§ **Provided data**
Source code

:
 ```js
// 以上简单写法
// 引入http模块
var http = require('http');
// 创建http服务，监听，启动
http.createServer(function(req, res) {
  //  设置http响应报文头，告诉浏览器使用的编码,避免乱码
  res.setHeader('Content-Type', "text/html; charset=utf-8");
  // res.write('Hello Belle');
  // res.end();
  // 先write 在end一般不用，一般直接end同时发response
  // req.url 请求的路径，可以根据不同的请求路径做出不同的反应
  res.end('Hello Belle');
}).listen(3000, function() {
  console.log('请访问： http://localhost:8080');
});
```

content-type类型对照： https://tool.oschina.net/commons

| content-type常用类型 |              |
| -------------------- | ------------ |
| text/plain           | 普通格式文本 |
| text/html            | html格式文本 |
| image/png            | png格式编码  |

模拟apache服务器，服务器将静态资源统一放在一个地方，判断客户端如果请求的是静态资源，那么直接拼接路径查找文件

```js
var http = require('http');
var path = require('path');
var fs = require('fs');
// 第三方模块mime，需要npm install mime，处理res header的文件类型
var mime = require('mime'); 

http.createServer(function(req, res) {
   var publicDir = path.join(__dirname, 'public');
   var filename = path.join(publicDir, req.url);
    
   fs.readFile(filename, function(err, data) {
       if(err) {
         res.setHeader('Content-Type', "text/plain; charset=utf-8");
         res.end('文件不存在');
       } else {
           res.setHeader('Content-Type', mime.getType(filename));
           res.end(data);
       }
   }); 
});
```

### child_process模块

§ **What needs to be done**
A complete, exact copy of the entries above is what is wanted.

§ **Exercise output**
Source code

:
 ```js
// 以上简单写法
// 引入http模块
var http = require('http');
// 创建http服务，监听，启动
http.createServer(function(req, res) {
  //  设置http响应报文头，告诉浏览器使用的编码,避免乱码
  res.setHeader('Content-Type', "text/html; charset=utf-8");
  // res.write('Hello Belle');
  // res.end();
  // 先write 在end一般不用，一般直接end同时发response
  // req.url 请求的路径，可以根据不同的请求路径做出不同的反应
  res.end('Hello Belle');
}).listen(3000, function() {
  console.log('请访问： http://localhost:8080');
});
```

content-type类型对照： https://tool.oschina.net/commons

| content-type常用类型 |              |
| -------------------- | ------------ |
| text/plain           | 普通格式文本 |
| text/html            | html格式文本 |
| image/png            | png格式编码  |

模拟apache服务器，服务器将静态资源统一放在一个地方，判断客户端如果请求的是静态资源，那么直接拼接路径查找文件

```js
var http = require('http');
var path = require('path');
var fs = require('fs');
// 第三方模块mime，需要npm install mime，处理res header的文件类型
var mime = require('mime'); 

http.createServer(function(req, res) {
   var publicDir = path.join(__dirname, 'public');
   var filename = path.join(publicDir, req.url);
    
   fs.readFile(filename, function(err, data) {
       if(err) {
         res.setHeader('Content-Type', "text/plain; charset=utf-8");
         res.end('文件不存在');
       } else {
           res.setHeader('Content-Type', mime.getType(filename));
           res.end(data);
       }
   }); 
});
```

### child_process模块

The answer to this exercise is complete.